Work required
Whenever "team" appears in a line, please copy that line from the data.

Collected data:

■ ■ ■ ■ ■

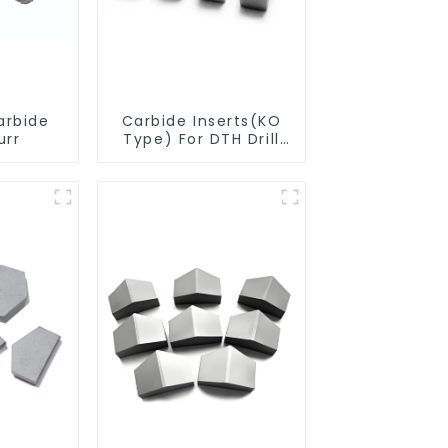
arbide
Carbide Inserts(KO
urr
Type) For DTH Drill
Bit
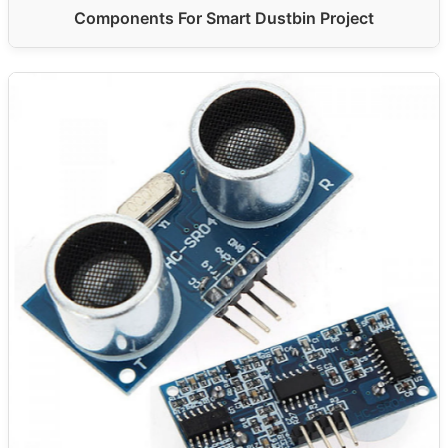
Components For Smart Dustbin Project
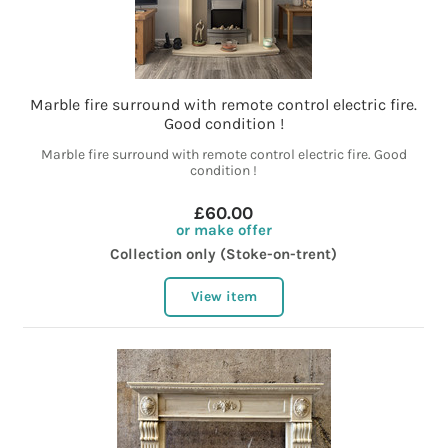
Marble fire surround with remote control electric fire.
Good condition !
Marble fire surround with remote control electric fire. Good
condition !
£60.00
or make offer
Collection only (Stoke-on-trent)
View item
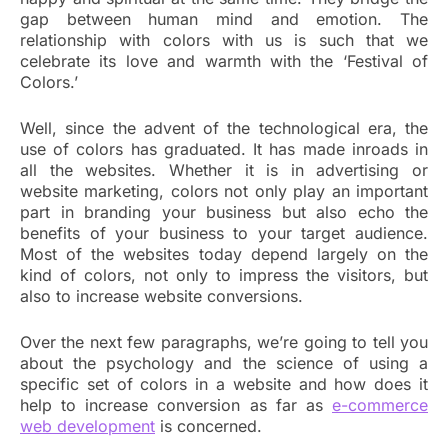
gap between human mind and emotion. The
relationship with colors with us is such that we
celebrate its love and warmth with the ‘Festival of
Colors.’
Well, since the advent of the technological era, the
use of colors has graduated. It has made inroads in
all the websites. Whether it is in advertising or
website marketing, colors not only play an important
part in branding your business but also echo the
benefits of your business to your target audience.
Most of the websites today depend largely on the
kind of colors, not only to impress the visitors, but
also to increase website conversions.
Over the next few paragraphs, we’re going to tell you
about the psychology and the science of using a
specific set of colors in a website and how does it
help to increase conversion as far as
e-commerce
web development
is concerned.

■ ■ ■ ■ ■

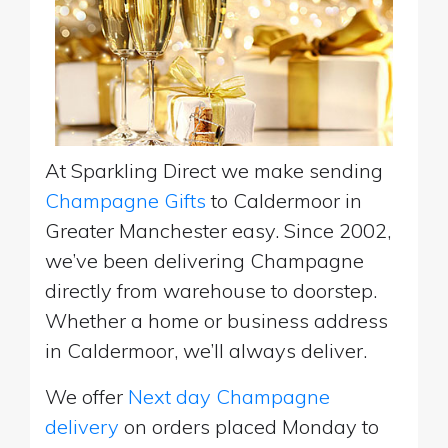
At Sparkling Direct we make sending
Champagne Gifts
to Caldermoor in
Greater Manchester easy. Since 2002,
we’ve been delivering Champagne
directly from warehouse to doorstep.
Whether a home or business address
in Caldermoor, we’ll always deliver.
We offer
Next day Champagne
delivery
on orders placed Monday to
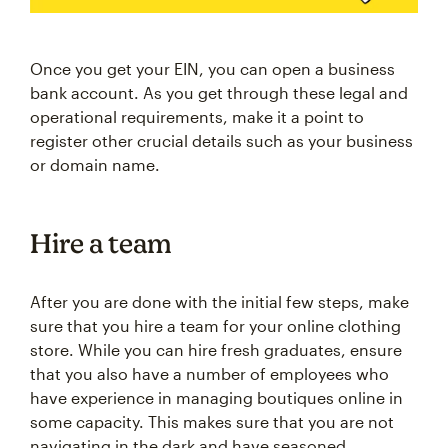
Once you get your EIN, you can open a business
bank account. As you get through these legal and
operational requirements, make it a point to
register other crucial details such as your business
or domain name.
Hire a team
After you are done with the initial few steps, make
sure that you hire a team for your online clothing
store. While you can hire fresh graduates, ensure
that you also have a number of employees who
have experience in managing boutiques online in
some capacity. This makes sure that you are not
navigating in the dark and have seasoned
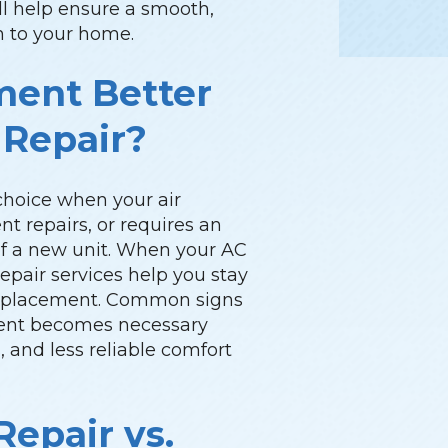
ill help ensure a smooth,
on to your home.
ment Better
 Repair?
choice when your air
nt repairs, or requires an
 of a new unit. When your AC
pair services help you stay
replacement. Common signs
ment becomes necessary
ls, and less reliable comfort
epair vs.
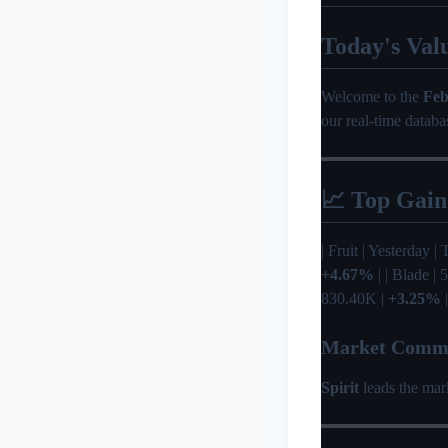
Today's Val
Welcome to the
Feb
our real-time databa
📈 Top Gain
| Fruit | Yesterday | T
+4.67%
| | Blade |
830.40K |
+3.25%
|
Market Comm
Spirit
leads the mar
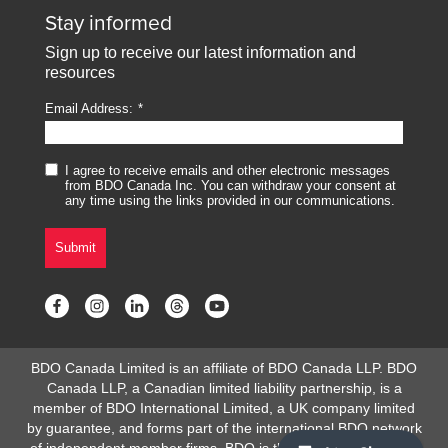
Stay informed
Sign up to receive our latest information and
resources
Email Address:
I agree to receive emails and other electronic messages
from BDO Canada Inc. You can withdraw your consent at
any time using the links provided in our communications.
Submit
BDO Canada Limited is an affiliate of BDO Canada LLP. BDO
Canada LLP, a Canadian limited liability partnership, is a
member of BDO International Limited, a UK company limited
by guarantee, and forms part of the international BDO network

■ ■ ■ ■ ■

Output of the exercise
Hire a team
sure that you hire a team for your online clothing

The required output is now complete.